Customer Churn Prediction using Decision Trees

The subscription market has become more challenging with the increment in available options. For example, Netflix Prime, Hotstar, or Zee5 all these OTT (Over-the-top) platforms are competing to cover most market share. This can be ensured by retaining existing customers and attracting more new customers. With the advancement in Data Science and Machine learning, companies can predict the behaviour of potential customers who can cancel their subscriptions.

Companies spend more money on retaining customers than focusing on new customers. Hence, they invest heavily in knowing which customers might stop using the company's products or services, and the term used for this is Customer churn. Besides running customer retention campaigns and product publicity programs, churn prediction is a common practice followed by companies working in competitive markets.

In this article, we will be building a decision tree-based Churn rate prediction model for an investment bank so that they can retain more customers.

Key Points

  1. Problem Statement
  2. Understanding Churn prediction Dataset
  3. Data preprocessing Steps
  4. Exploratory Data Analysis
  5. Model Building
  6. Model Evaluation

First, let's understand how companies lose customers.

Why do Industries use customer churn prediction?

Let Jack be a customer of X bank for more than ten years. Now, with the fast-growing inflation rate and the slow-growing interest rate provided by the bank, he is concerned about his savings. Plus, he is disappointed by the outdated product designs and the tedious application process for new services. So Jack decides to transfer his account to another bank. 

A report by Sells Agency states that 20% of customers leave their banks due to poor in-bank experience and tiring procedures, and 3.6% leave their banks for new products and services. 

Industries like airline ticket services, telecommunication, OTT platforms, banking, and finance need to retain customers. These all are competitive market industries and constantly hustle to grab the majority of market share. To accomplish this, they continuously collect customer data to build ML models and learn customer behaviour. One such model is the customer churn prediction which we are building in this blog.

Data shown:
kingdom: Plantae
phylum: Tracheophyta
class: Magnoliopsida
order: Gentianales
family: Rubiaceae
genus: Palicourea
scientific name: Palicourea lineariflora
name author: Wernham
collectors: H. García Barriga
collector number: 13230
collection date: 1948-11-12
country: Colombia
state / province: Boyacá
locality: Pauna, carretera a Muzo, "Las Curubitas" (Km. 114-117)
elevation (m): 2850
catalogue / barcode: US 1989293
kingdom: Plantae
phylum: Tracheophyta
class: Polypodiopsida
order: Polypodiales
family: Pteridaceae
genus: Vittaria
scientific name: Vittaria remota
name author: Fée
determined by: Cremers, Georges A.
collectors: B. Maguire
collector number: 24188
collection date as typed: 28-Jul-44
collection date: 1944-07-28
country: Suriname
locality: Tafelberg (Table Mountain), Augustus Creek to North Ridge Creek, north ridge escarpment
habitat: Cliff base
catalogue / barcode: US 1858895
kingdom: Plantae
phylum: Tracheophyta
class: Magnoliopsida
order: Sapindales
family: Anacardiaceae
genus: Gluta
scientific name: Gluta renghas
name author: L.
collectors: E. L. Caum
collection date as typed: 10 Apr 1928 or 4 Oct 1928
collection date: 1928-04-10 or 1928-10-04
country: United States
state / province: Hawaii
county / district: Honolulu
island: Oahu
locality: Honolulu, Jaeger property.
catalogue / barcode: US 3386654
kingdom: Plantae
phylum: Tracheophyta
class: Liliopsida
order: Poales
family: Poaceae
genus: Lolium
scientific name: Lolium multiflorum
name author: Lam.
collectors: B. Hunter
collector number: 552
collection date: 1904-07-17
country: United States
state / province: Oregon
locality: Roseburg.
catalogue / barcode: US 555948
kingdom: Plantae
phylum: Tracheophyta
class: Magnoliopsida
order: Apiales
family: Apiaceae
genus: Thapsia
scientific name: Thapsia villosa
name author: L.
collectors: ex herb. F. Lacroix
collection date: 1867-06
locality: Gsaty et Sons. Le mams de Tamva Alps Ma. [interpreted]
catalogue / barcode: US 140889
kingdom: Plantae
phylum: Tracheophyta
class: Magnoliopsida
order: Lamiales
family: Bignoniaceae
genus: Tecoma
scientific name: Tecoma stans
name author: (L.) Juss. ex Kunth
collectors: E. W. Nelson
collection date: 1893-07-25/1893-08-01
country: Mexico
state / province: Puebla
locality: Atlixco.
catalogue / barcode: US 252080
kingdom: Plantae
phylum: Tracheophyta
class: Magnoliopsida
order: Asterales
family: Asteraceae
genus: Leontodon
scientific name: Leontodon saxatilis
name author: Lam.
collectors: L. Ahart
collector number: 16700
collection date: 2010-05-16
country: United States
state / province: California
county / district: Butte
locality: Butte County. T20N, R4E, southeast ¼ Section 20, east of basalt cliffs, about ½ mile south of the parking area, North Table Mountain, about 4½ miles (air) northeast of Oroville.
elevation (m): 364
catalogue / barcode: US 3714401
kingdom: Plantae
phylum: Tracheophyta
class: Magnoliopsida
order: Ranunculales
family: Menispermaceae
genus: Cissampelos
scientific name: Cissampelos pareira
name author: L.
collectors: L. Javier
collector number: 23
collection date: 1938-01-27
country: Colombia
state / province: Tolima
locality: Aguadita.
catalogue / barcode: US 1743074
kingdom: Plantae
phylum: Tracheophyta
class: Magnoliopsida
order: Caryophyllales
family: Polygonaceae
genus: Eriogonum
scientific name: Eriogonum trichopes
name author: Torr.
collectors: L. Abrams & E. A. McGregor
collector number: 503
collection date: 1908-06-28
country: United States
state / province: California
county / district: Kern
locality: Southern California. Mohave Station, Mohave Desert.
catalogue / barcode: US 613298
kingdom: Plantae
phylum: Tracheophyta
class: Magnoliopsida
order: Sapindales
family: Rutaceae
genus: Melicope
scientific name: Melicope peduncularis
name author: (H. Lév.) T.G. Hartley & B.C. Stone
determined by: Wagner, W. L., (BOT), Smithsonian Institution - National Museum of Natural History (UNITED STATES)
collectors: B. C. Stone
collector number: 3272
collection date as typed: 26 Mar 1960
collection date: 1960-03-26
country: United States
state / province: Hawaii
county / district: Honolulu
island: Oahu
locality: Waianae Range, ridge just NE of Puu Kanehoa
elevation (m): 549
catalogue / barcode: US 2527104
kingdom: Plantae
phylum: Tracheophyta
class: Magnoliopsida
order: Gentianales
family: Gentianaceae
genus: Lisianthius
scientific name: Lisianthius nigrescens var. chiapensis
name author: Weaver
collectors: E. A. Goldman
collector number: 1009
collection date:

Set of tasks:
1) Do these statements agree with the churn prediction text? Answer yes or no for each and quote the deciding words. (a) According to the cited report, 20% of customers leave their banks because of poor in-bank experience and tiring procedures. (b) The model in the article is built for a telecommunication company. (c) Jack has been a customer of X bank for less than five years.
2) Carry on the churn prediction article, starting after its final sentence.

Responses to the tasks:
1)
(a) Yes: "A report by Sells Agency states that 20% of customers leave their banks due to poor in-bank experience and tiring procedures"
(b) No: "we will be building a decision tree-based Churn rate prediction model for an investment bank"
(c) No: "Let Jack be a customer of X bank for more than ten years."

2)
Problem statement for Churn Prediction

Understanding the problem statement is the first step of model building. Here we are given a dataset of bank customers, and we want to build a churn prediction model that can classify customers into two classes: potential churners and non-churners. This classification problem is solved via a supervised learning approach, meaning we will have labelled Input and Output data samples. This model should be precise as it might affect the future investments of the bank. Now, let's study the Dataset in detail.

Understanding the Dataset for churn prediction

The Dataset we used to build the model is available on Kaggle and can be downloaded from "https://www.kaggle.com/datasets/mathchi/churn-for-bank-customers." There are 14 columns/features and 10k rows/samples.

Let's see the effect of these features on the model's prediction.

  • CreditScore — can affect customer churn since a customer with a higher credit score is less likely to leave the bank.
  • Geography — a customer's location can affect their decision to leave the bank.
  • Tenure — refers to the number of years the customer has been a bank's client. Usually, older clients are more loyal and less likely to leave a bank.
  • Balance — is also an excellent indicator of customer churn, as people with a higher balance in their accounts are less likely to leave the bank than those with lower balances.
  • NumOfProducts — refers to the number of products a customer has purchased through the bank.
  • HasCrCard — denotes whether or not a customer has a credit card. This column is also relevant since people with credit cards are less likely to leave the bank.
  • IsActiveMember — active customers are less likely to leave the bank.
  • EstimatedSalary — as with balance, people with lower salaries are more likely to leave the bank than those with higher wages.
  • Exited — The target column tells whether the customer is a potential churner.

Other columns are RowNumber, CustomerId, Surname, Gender, and Age, having their usual meaning.

Let's look at some rows of the Dataset and the different datatypes used to store them.

df=pd.read_csv("N:\Machine learning\Algorithms\churn.csv")
df.head()
df.info()

Customer churn prediction data initial samples

Here we can infer that columns Rownumber, CustomerId, and Surname only describe customers uniquely and do not affect the target variable, so we can drop these columns. The other observation is we have two more categorical columns, geography, and gender, which we will encode using labelencoder() provided by the sklearn library of python.

Now let's jump to the data preprocessing steps and clean the data.

Data Preprocessing steps

Data preprocessing is cleaning the Dataset before feeding it to the model. There are some standard preprocessing steps we must follow.

1. Checking the presence of null values and duplicates and dropping them.

df.isnull().sum()
df.duplicated().sum()


'''
RowNumber        0
CustomerId       0
Surname          0
CreditScore      0
Geography        0
Gender           0
Age              0
Tenure           0
Balance          0
NumOfProducts    0
HasCrCard        0
IsActiveMember   0
EstimatedSalary  0

'''

There is no missing or duplicate value in any column. Hence we do not need to drop anything. Otherwise, we can use df.dropna() to drop them.

2. Removing outliers.

Outliers are those data samples that are present far from the other data samples. They drastically affect the learning of the model and manipulate the predictions towards them. There are two standard methods to remove outliers: 1. Inter Quartile Range (IQR) or 2. Standard deviation. We will be using the IQR method to detect the presence of outliers:

for i in numcols:
    q75, q25 = np.percentile(df[i], [75 ,25])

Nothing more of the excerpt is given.